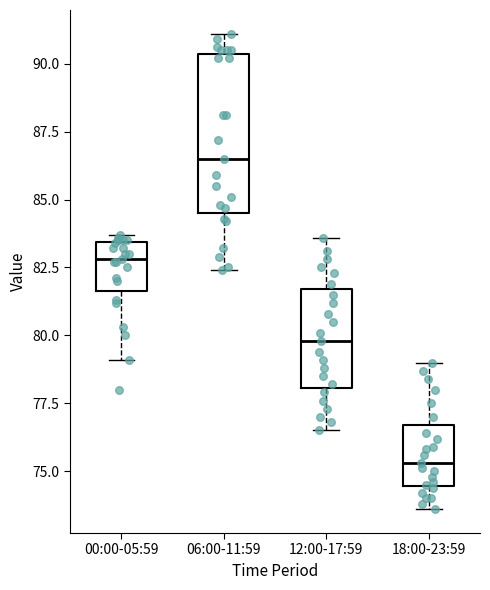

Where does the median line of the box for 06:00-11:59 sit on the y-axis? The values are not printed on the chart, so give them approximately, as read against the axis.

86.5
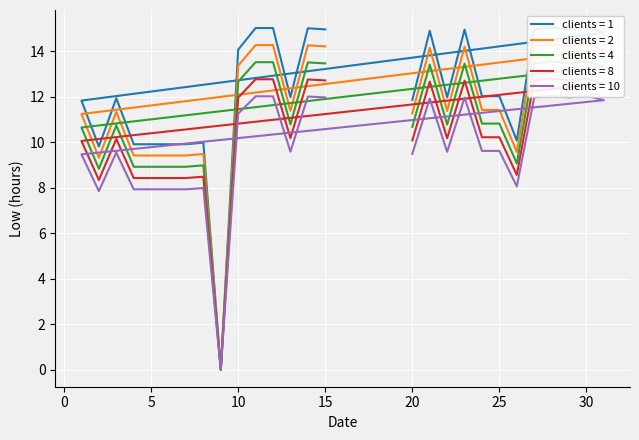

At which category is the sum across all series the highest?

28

==================================================

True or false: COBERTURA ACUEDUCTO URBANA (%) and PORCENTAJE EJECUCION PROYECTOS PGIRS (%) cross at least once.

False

==================================================

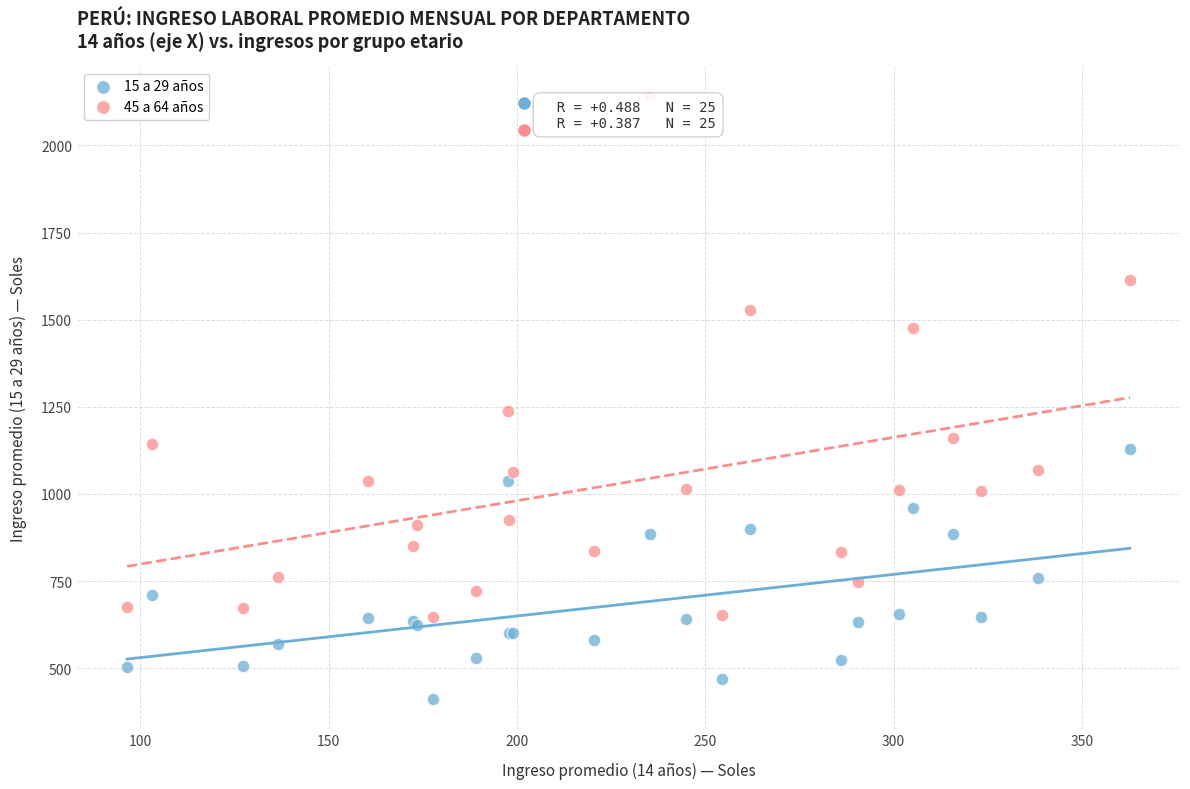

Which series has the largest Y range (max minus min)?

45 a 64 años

==================================================

WHAT YOU ARE ASKED TO DO: Rewrite the lines starting at the one that contains "Which series has" and ending with the one that contains "45 a 64 años", replacing "largest" with "greatest" and leaving everything else as it is.

ANSWER FOR THE TASK:
Which series has the greatest Y range (max minus min)?

45 a 64 años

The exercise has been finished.